El funcionario se mira los dedos y dice:

—Pensé que iba a perderlos. —Se huele los dedos y pone cara de asco.

Genial, digo yo, respirando hondo, con los ojos cerrados. Primero me controla a mí y ahora tengo que preocuparme de que controle a todo el mundo que me rodea.

Y el poli dice:

—He estado controlando a Mona durante las últimas dos horas esta tarde. Solamente para poner el hechizo a prueba, y para ajustarle las cuentas por haberte asustado, le he dado un pequeño cambio de estilo.

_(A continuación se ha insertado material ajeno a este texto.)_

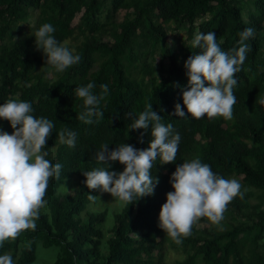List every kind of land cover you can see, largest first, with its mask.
<instances>
[{
    "label": "trees",
    "instance_id": "obj_1",
    "mask_svg": "<svg viewBox=\"0 0 264 264\" xmlns=\"http://www.w3.org/2000/svg\"><path fill=\"white\" fill-rule=\"evenodd\" d=\"M44 22L55 26L58 42L81 55L79 63L57 73L45 62L33 37ZM249 26L254 36L235 74L233 117L175 116L187 85L183 63L200 51L190 43L195 33L213 31L229 50ZM174 31L185 38L169 44ZM89 81L94 92L109 85L100 105L104 117L92 124L78 119L83 104L74 94ZM10 98L30 101L35 116L54 121L44 147L46 158L62 165L60 177L49 179L35 229L0 248L15 264H33L38 243L59 249L53 264H169V248L183 255L171 264H264V0H0V103ZM147 103L181 134L177 157L165 164L157 159L153 193L123 204L108 222L107 210L88 209L97 201L89 192L98 197L100 191L87 188L83 172L100 166L94 150L101 143L148 146L150 129L129 128ZM66 127L77 132L75 147L59 142ZM0 128L12 131L7 120L0 119ZM197 156L226 178L241 176L246 191L229 202L219 226L201 217L177 244L159 227L158 212L172 190L171 172ZM122 167L112 162L109 170ZM70 181L73 187L63 191Z\"/></svg>",
    "mask_w": 264,
    "mask_h": 264
},
{
    "label": "clouds",
    "instance_id": "obj_2",
    "mask_svg": "<svg viewBox=\"0 0 264 264\" xmlns=\"http://www.w3.org/2000/svg\"><path fill=\"white\" fill-rule=\"evenodd\" d=\"M56 29L50 22L40 24L34 32V45L41 50L45 62L59 73L77 64L81 55L66 43L58 42ZM236 46L224 50L213 31H197L190 43L193 52L183 63L187 85L181 92L182 103H175L173 113L177 117L208 118L233 117V105L237 101L234 88L238 83L247 53L249 39L254 28L249 26L239 32ZM172 42L169 41V44ZM89 81L74 89L82 99L83 109L78 119L92 124L104 117L100 105L109 94V85ZM264 103V99L259 101ZM32 103L18 98L0 103V119L7 120L12 131L0 128V248L5 241L16 238L21 231L35 229L36 219L45 208L44 198L49 179L60 177L61 163H53L45 150L46 141L54 128V121L35 116ZM130 129H150L151 139L146 148H136L121 142L114 148L104 142L94 150V159L100 166L84 171L83 183L88 189H98L111 194L122 204L130 205L137 199L151 195L158 183L152 175L154 162H174L177 157L181 134L171 122H163L162 116L147 103L134 116ZM61 144L75 147L77 132L62 128L58 132ZM143 136V132H141ZM112 162H119L122 170H109ZM170 191L158 212V224L177 244L191 234L193 224L206 217L219 226L225 210L234 197H243L240 180L226 178L198 156L177 164L169 176ZM90 200L98 197L89 192ZM135 234V233H133ZM136 235V234H135ZM0 264H15L10 252L0 254Z\"/></svg>",
    "mask_w": 264,
    "mask_h": 264
},
{
    "label": "rangeland",
    "instance_id": "obj_3",
    "mask_svg": "<svg viewBox=\"0 0 264 264\" xmlns=\"http://www.w3.org/2000/svg\"><path fill=\"white\" fill-rule=\"evenodd\" d=\"M124 15V12H119L117 14V19H121ZM77 21V19H76ZM74 24H76L74 22ZM171 35L167 37L166 42L169 43V41L172 40L173 37L176 38H181L184 39L185 38V34H183L182 32H171ZM238 179L241 178V176L237 177ZM236 178V179H237ZM73 187V181H70L68 183H66L64 185L63 191L65 190H70ZM62 191V192H63ZM123 204L120 203L119 201H117L115 198H112L111 194L107 193V192H99L97 201L95 204H89L88 205V209L91 211H99V210H107V215H108V222L109 219L111 218L113 220V214L117 213L118 210H120L122 208ZM116 211V212H115ZM106 224V228L109 229L110 228V223ZM108 236V234H106ZM106 236V238H107ZM11 240V239H9ZM58 248L56 247H51V248H44L41 243H38L37 245V257L36 260L34 261L33 264H53L57 254H58ZM183 255L179 254L177 251H175L172 248H169L168 251V256H167V261L169 264H171L175 259H180L182 258Z\"/></svg>",
    "mask_w": 264,
    "mask_h": 264
}]
</instances>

El poli se agarra la entrepierna.

—Es asombroso. Estar contigo de esta forma me está provocando una erección —dice—. Suena sexista, pero siempre he querido un pene.

Le digo que no quiero oír esto.

Y Helen dice por la boca del poli:

—Creo que tan pronto como te meta en un taxi, a lo mejor me quedo dentro de este tío y me hago una paja. Solamente para vivir la experiencia.

Yo le digo que si cree que eso me va a hacer amarla, que se lo piense otra vez.

Al poli le resbala una lágrima por la mejilla.

Y aquí desnudo, le digo: No te quiero. No puedo confiar en ti.

—No puedes amarme —dice el poli, dice Helen con la voz cazallosa del poli— porque soy una mujer y tengo más poder que tú.